Sistine Chapel – The Chapel draws quite a crowd, and it’s easy to understand why. It contains Michelangelo’s ceiling and his famous Last Judgment. The Sistine is the personal chapel of the pope and the place where new popes are elected. The modest dress code is strictly enforced here – no bare shoulders or shorts/skirts above the knees. No pictures are allowed inside. It was very crowded, but if you wait long enough you will be able to find a seat along the walls to take in the impressive paintings.
St. Peter’s Basilica – Entry is free for the basilica and the crypt. You can choose to climb to the top of the dome – €8 for the stairs or €10 to ride an elevator partway then climb to the dome. Cash is required to pay for the dome climb. If you choose the stairs, you’re looking at a total of 551 stairs to the top. Taking the elevator will have you climbing 320 stairs to the top of the dome. The climb is extremely narrow, winding, sweaty, and claustrophobic. Prepare yourself. The top of the dome was crowded, but the views were beautiful. There is a restroom on the rooftop on the way down. The exit from the dome climb opens into the basilica.

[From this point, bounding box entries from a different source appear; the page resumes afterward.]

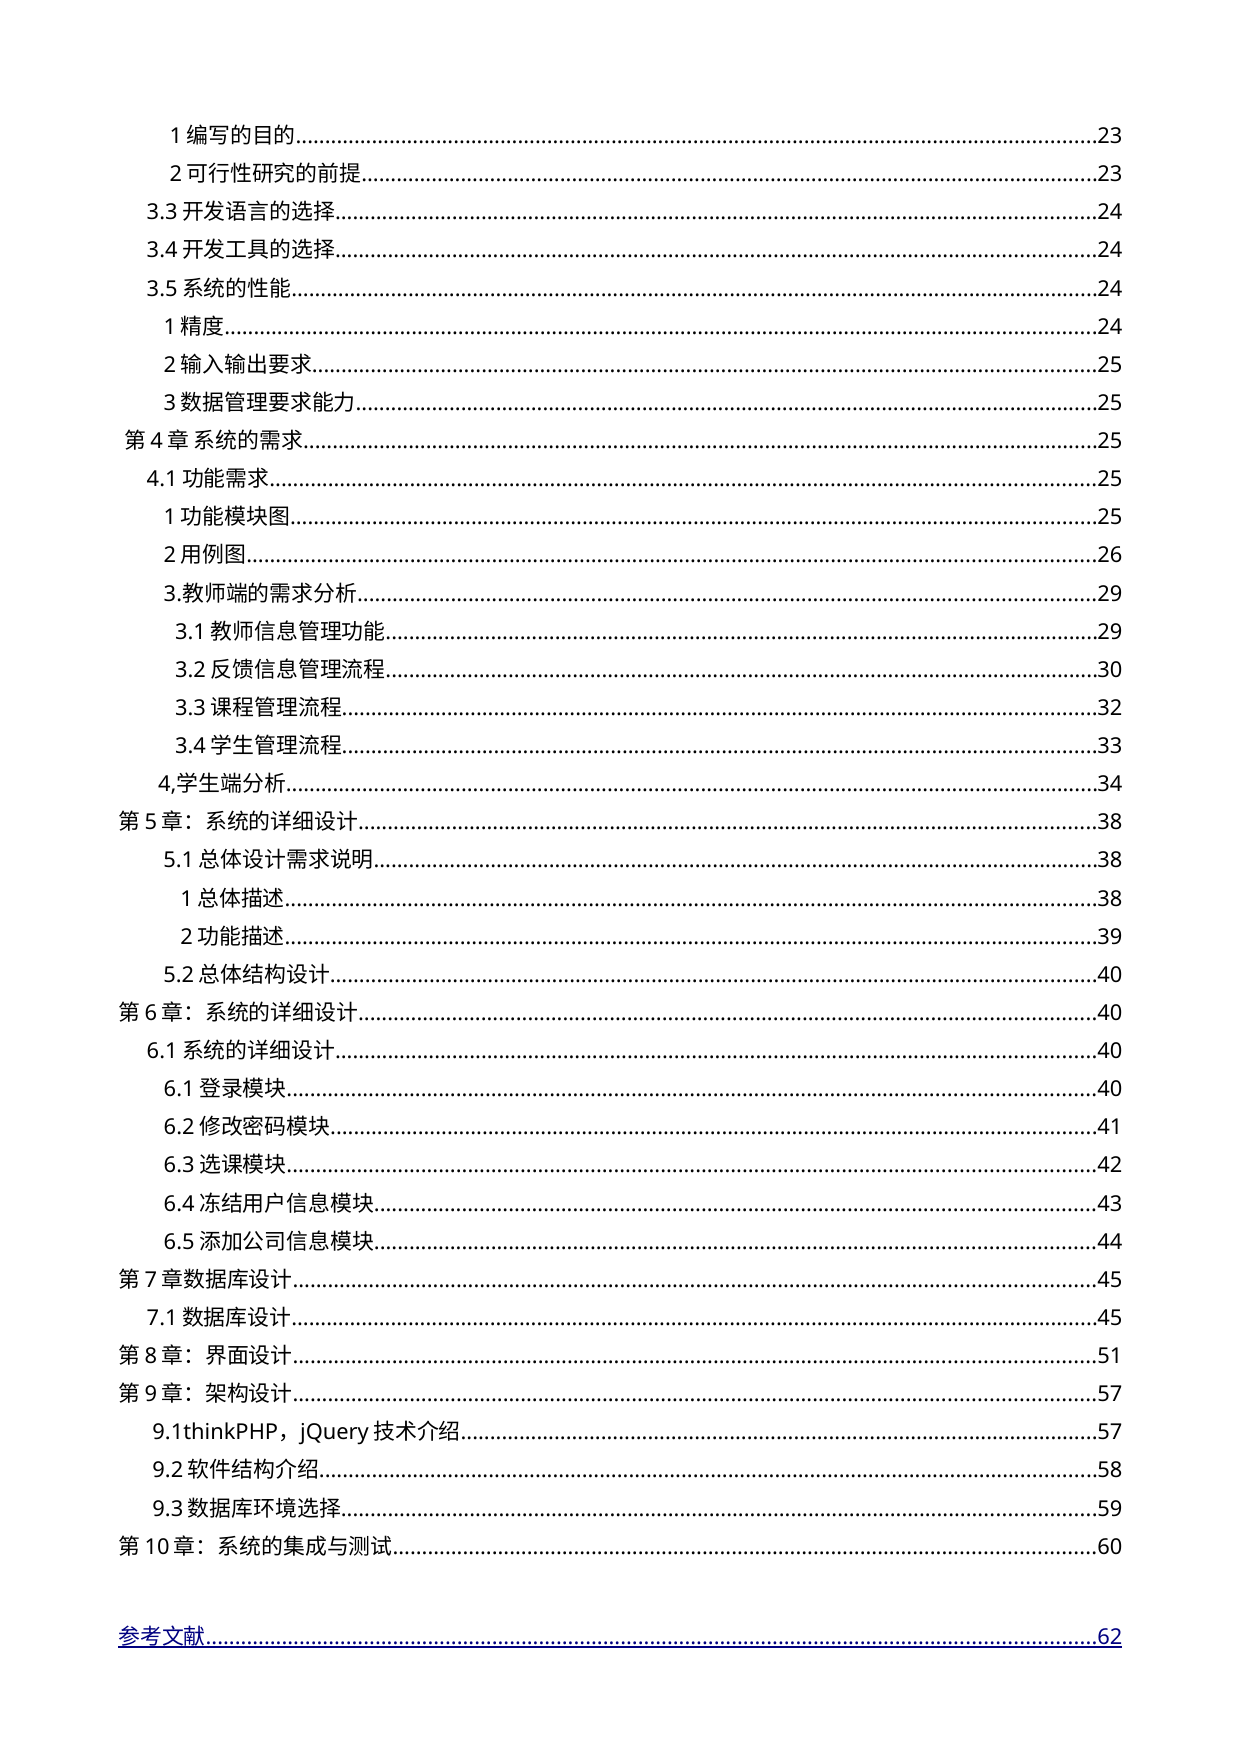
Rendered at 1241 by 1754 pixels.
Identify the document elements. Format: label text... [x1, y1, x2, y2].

text 6.1登录模块 40 [118, 1071, 1122, 1103]
text 1精度 24 [118, 309, 1122, 341]
text 6.5添加公司信息模块 44 [118, 1224, 1122, 1256]
text 第6章：系统的详细设计 40 [118, 995, 1122, 1027]
text 第8章：界面设计 51 [118, 1338, 1122, 1370]
text 参考文献 62 [118, 1619, 1122, 1646]
text 9.2软件结构介绍 58 [118, 1452, 1122, 1484]
text 2可行性研究的前提 23 [118, 156, 1122, 188]
text 4,学生端分析 34 [118, 766, 1122, 798]
text 3数据管理要求能力 25 [118, 385, 1122, 417]
text 第7章数据库设计 45 [118, 1262, 1122, 1294]
text 2功能描述 39 [118, 919, 1122, 951]
text 3.4学生管理流程 33 [118, 728, 1122, 760]
text 1编写的目的 23 [118, 118, 1122, 150]
text 3.2反馈信息管理流程 30 [118, 652, 1122, 684]
text 6.4冻结用户信息模块 43 [118, 1186, 1122, 1217]
text 7.1数据库设计 45 [118, 1300, 1122, 1332]
text 5.1总体设计需求说明 38 [118, 842, 1122, 874]
text 2用例图 26 [118, 537, 1122, 569]
text 9.1thinkPHP，jQuery技术介绍 57 [118, 1414, 1122, 1446]
text 5.2总体结构设计 40 [118, 957, 1122, 989]
text 第9章：架构设计 57 [118, 1376, 1122, 1408]
text 6.3选课模块 42 [118, 1147, 1122, 1179]
text 3.5系统的性能 24 [118, 271, 1122, 302]
text 9.3数据库环境选择 59 [118, 1491, 1122, 1522]
text 第10章：系统的集成与测试 60 [118, 1529, 1122, 1561]
text 1功能模块图 25 [118, 499, 1122, 531]
text 3.4开发工具的选择 24 [118, 232, 1122, 264]
text 2输入输出要求 25 [118, 347, 1122, 379]
text 3.1教师信息管理功能 29 [118, 614, 1122, 646]
text 3.教师端的需求分析 29 [118, 576, 1122, 607]
text 第4章 系统的需求 25 [118, 423, 1122, 455]
text 3.3课程管理流程 32 [118, 690, 1122, 722]
text 6.1系统的详细设计 40 [118, 1033, 1122, 1065]
text 4.1功能需求 25 [118, 461, 1122, 493]
text 3.3开发语言的选择 24 [118, 194, 1122, 226]
text 6.2修改密码模块 41 [118, 1109, 1122, 1141]
text 1总体描述 38 [118, 881, 1122, 912]
text 第5章：系统的详细设计 38 [118, 804, 1122, 836]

Heart of Rome – We followed Rick Steves’ Heart of Rome Walk starting with dinner at Campo de Fiori at one of the many restaurants lining the piazza. The area was lively, with musicians and children playing in the square. The evening was a great time for this walk to experience the nightlife of Rome.
Piazza Navona – We reached this piazza right at sunset, and it was a blast walking through here admiring the beautiful fountains and cheering on dance performers. I definitely recommend spending a few minutes in this area enjoying the atmosphere.
Trevi Fountain – So crowded but so beautiful. There were a lot of people gathered around the fountain, so you’ll have to muscle your way through if you want to get up close and personal. It’s worth seeing if only for a few minutes.
Borghese Gallery – This was one of my favorite museums. The art and sculptures were beautiful, and it was really nice to slowly wander through the rooms enjoying each piece. Reservations are required, and your visit is limited to two hours. Only 360 people are allowed to enter at a time, so the crowding is kept to a minimum. You will need to pick up your ticket when you arrive, then line up outside the second floor entrance.
Rome was a great vacation destination, and I’m happy we had the opportunity to experience yet another culture! The five days we enjoyed there were busy but full of gorgeous sights and delicious food. We hope to explore more of Italy in the future!